## What you need to do
Recast every line of the data below as an entry in a numbered list, and leave out any blank lines.

## Material shown
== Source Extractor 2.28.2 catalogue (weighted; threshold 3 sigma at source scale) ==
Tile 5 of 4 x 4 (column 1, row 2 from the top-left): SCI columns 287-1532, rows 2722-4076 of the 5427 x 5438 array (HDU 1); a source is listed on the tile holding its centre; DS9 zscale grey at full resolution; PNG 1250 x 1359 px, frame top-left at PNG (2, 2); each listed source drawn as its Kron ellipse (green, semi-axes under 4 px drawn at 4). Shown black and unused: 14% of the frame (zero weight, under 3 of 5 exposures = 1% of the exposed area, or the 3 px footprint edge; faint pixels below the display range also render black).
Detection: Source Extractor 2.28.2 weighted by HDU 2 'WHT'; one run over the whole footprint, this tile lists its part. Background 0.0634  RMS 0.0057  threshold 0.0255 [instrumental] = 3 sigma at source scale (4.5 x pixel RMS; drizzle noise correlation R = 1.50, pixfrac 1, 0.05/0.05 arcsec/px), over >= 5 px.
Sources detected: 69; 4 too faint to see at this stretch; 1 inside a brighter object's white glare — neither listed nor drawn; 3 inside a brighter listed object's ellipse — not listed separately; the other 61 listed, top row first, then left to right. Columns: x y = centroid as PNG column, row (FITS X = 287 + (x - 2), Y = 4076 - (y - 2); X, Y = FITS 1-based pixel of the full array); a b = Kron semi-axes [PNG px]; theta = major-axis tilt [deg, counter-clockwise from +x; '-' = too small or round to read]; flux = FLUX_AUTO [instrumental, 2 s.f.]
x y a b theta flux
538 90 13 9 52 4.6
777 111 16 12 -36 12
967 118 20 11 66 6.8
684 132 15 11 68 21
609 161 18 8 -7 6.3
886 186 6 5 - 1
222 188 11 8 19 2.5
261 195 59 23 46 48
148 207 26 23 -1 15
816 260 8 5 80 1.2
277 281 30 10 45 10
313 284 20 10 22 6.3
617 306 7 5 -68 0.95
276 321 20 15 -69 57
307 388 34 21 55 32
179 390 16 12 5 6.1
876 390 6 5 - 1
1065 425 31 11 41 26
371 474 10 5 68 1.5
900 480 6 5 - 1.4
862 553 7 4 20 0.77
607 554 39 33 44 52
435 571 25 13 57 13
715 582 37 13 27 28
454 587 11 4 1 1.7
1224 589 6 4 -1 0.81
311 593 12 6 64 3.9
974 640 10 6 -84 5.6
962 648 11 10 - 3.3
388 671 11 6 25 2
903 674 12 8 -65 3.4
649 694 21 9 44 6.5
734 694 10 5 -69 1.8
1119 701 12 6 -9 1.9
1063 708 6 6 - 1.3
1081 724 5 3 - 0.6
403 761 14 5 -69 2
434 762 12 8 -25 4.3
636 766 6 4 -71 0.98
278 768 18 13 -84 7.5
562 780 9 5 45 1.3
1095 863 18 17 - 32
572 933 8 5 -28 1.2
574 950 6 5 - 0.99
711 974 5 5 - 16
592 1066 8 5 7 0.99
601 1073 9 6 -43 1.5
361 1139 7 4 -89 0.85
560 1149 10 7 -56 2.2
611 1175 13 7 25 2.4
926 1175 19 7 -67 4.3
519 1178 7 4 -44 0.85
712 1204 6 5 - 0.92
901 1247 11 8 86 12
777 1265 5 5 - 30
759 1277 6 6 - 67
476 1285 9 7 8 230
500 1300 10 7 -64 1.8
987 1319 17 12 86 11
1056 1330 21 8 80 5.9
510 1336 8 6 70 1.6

## Right answer
1. == Source Extractor 2.28.2 catalogue (weighted; threshold 3 sigma at source scale) ==
2. Tile 5 of 4 x 4 (column 1, row 2 from the top-left): SCI columns 287-1532, rows 2722-4076 of the 5427 x 5438 array (HDU 1); a source is listed on the tile holding its centre; DS9 zscale grey at full resolution; PNG 1250 x 1359 px, frame top-left at PNG (2, 2); each listed source drawn as its Kron ellipse (green, semi-axes under 4 px drawn at 4). Shown black and unused: 14% of the frame (zero weight, under 3 of 5 exposures = 1% of the exposed area, or the 3 px footprint edge; faint pixels below the display range also render black).
3. Detection: Source Extractor 2.28.2 weighted by HDU 2 'WHT'; one run over the whole footprint, this tile lists its part. Background 0.0634  RMS 0.0057  threshold 0.0255 [instrumental] = 3 sigma at source scale (4.5 x pixel RMS; drizzle noise correlation R = 1.50, pixfrac 1, 0.05/0.05 arcsec/px), over >= 5 px.
4. Sources detected: 69; 4 too faint to see at this stretch; 1 inside a brighter object's white glare — neither listed nor drawn; 3 inside a brighter listed object's ellipse — not listed separately; the other 61 listed, top row first, then left to right. Columns: x y = centroid as PNG column, row (FITS X = 287 + (x - 2), Y = 4076 - (y - 2); X, Y = FITS 1-based pixel of the full array); a b = Kron semi-axes [PNG px]; theta = major-axis tilt [deg, counter-clockwise from +x; '-' = too small or round to read]; flux = FLUX_AUTO [instrumental, 2 s.f.]
5. x y a b theta flux
6. 538 90 13 9 52 4.6
7. 777 111 16 12 -36 12
8. 967 118 20 11 66 6.8
9. 684 132 15 11 68 21
10. 609 161 18 8 -7 6.3
11. 886 186 6 5 - 1
12. 222 188 11 8 19 2.5
13. 261 195 59 23 46 48
14. 148 207 26 23 -1 15
15. 816 260 8 5 80 1.2
16. 277 281 30 10 45 10
17. 313 284 20 10 22 6.3
18. 617 306 7 5 -68 0.95
19. 276 321 20 15 -69 57
20. 307 388 34 21 55 32
21. 179 390 16 12 5 6.1
22. 876 390 6 5 - 1
23. 1065 425 31 11 41 26
24. 371 474 10 5 68 1.5
25. 900 480 6 5 - 1.4
26. 862 553 7 4 20 0.77
27. 607 554 39 33 44 52
28. 435 571 25 13 57 13
29. 715 582 37 13 27 28
30. 454 587 11 4 1 1.7
31. 1224 589 6 4 -1 0.81
32. 311 593 12 6 64 3.9
33. 974 640 10 6 -84 5.6
34. 962 648 11 10 - 3.3
35. 388 671 11 6 25 2
36. 903 674 12 8 -65 3.4
37. 649 694 21 9 44 6.5
38. 734 694 10 5 -69 1.8
39. 1119 701 12 6 -9 1.9
40. 1063 708 6 6 - 1.3
41. 1081 724 5 3 - 0.6
42. 403 761 14 5 -69 2
43. 434 762 12 8 -25 4.3
44. 636 766 6 4 -71 0.98
45. 278 768 18 13 -84 7.5
46. 562 780 9 5 45 1.3
47. 1095 863 18 17 - 32
48. 572 933 8 5 -28 1.2
49. 574 950 6 5 - 0.99
50. 711 974 5 5 - 16
51. 592 1066 8 5 7 0.99
52. 601 1073 9 6 -43 1.5
53. 361 1139 7 4 -89 0.85
54. 560 1149 10 7 -56 2.2
55. 611 1175 13 7 25 2.4
56. 926 1175 19 7 -67 4.3
57. 519 1178 7 4 -44 0.85
58. 712 1204 6 5 - 0.92
59. 901 1247 11 8 86 12
60. 777 1265 5 5 - 30
61. 759 1277 6 6 - 67
62. 476 1285 9 7 8 230
63. 500 1300 10 7 -64 1.8
64. 987 1319 17 12 86 11
65. 1056 1330 21 8 80 5.9
66. 510 1336 8 6 70 1.6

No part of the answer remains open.